EXTRACTED INFORMATION:
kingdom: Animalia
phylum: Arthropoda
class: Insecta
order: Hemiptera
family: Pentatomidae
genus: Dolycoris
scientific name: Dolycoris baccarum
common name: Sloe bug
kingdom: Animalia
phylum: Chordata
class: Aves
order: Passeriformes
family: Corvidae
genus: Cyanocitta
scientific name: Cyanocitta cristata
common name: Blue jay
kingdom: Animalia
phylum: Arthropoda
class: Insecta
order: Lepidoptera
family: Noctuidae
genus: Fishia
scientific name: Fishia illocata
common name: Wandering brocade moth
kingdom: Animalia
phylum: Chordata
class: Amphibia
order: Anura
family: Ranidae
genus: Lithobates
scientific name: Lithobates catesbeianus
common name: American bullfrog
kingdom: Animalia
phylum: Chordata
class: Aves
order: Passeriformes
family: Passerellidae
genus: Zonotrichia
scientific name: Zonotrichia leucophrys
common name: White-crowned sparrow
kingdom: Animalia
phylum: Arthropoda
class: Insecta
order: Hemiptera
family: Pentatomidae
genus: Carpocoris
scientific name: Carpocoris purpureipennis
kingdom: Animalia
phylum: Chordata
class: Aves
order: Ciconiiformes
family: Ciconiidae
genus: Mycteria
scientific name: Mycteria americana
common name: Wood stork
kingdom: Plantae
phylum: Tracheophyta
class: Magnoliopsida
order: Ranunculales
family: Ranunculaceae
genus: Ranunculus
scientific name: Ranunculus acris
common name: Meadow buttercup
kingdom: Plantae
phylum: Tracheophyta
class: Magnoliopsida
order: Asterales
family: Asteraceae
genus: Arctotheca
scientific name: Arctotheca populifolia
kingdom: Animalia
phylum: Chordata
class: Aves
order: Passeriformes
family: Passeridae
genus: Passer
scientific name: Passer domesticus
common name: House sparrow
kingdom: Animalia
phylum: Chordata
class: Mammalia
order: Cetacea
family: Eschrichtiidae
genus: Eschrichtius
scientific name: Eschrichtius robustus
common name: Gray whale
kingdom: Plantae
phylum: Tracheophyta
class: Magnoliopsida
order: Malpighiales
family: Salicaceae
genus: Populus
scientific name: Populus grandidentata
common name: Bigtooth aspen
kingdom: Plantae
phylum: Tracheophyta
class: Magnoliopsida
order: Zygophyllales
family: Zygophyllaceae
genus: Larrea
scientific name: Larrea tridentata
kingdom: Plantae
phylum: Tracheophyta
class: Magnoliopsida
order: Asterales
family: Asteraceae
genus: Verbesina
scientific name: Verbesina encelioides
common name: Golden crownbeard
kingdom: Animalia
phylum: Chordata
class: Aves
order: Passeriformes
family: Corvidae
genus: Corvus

WHAT IS REQUIRED: Update the lines of all the items by replacing "common name" with "vernacular name" wherever it occurs, leaving everything else unchanged.

OUTPUT FOR THIS TASK:
kingdom: Animalia
phylum: Arthropoda
class: Insecta
order: Hemiptera
family: Pentatomidae
genus: Dolycoris
scientific name: Dolycoris baccarum
vernacular name: Sloe bug
kingdom: Animalia
phylum: Chordata
class: Aves
order: Passeriformes
family: Corvidae
genus: Cyanocitta
scientific name: Cyanocitta cristata
vernacular name: Blue jay
kingdom: Animalia
phylum: Arthropoda
class: Insecta
order: Lepidoptera
family: Noctuidae
genus: Fishia
scientific name: Fishia illocata
vernacular name: Wandering brocade moth
kingdom: Animalia
phylum: Chordata
class: Amphibia
order: Anura
family: Ranidae
genus: Lithobates
scientific name: Lithobates catesbeianus
vernacular name: American bullfrog
kingdom: Animalia
phylum: Chordata
class: Aves
order: Passeriformes
family: Passerellidae
genus: Zonotrichia
scientific name: Zonotrichia leucophrys
vernacular name: White-crowned sparrow
kingdom: Animalia
phylum: Arthropoda
class: Insecta
order: Hemiptera
family: Pentatomidae
genus: Carpocoris
scientific name: Carpocoris purpureipennis
kingdom: Animalia
phylum: Chordata
class: Aves
order: Ciconiiformes
family: Ciconiidae
genus: Mycteria
scientific name: Mycteria americana
vernacular name: Wood stork
kingdom: Plantae
phylum: Tracheophyta
class: Magnoliopsida
order: Ranunculales
family: Ranunculaceae
genus: Ranunculus
scientific name: Ranunculus acris
vernacular name: Meadow buttercup
kingdom: Plantae
phylum: Tracheophyta
class: Magnoliopsida
order: Asterales
family: Asteraceae
genus: Arctotheca
scientific name: Arctotheca populifolia
kingdom: Animalia
phylum: Chordata
class: Aves
order: Passeriformes
family: Passeridae
genus: Passer
scientific name: Passer domesticus
vernacular name: House sparrow
kingdom: Animalia
phylum: Chordata
class: Mammalia
order: Cetacea
family: Eschrichtiidae
genus: Eschrichtius
scientific name: Eschrichtius robustus
vernacular name: Gray whale
kingdom: Plantae
phylum: Tracheophyta
class: Magnoliopsida
order: Malpighiales
family: Salicaceae
genus: Populus
scientific name: Populus grandidentata
vernacular name: Bigtooth aspen
kingdom: Plantae
phylum: Tracheophyta
class: Magnoliopsida
order: Zygophyllales
family: Zygophyllaceae
genus: Larrea
scientific name: Larrea tridentata
kingdom: Plantae
phylum: Tracheophyta
class: Magnoliopsida
order: Asterales
family: Asteraceae
genus: Verbesina
scientific name: Verbesina encelioides
vernacular name: Golden crownbeard
kingdom: Animalia
phylum: Chordata
class: Aves
order: Passeriformes
family: Corvidae
genus: Corvus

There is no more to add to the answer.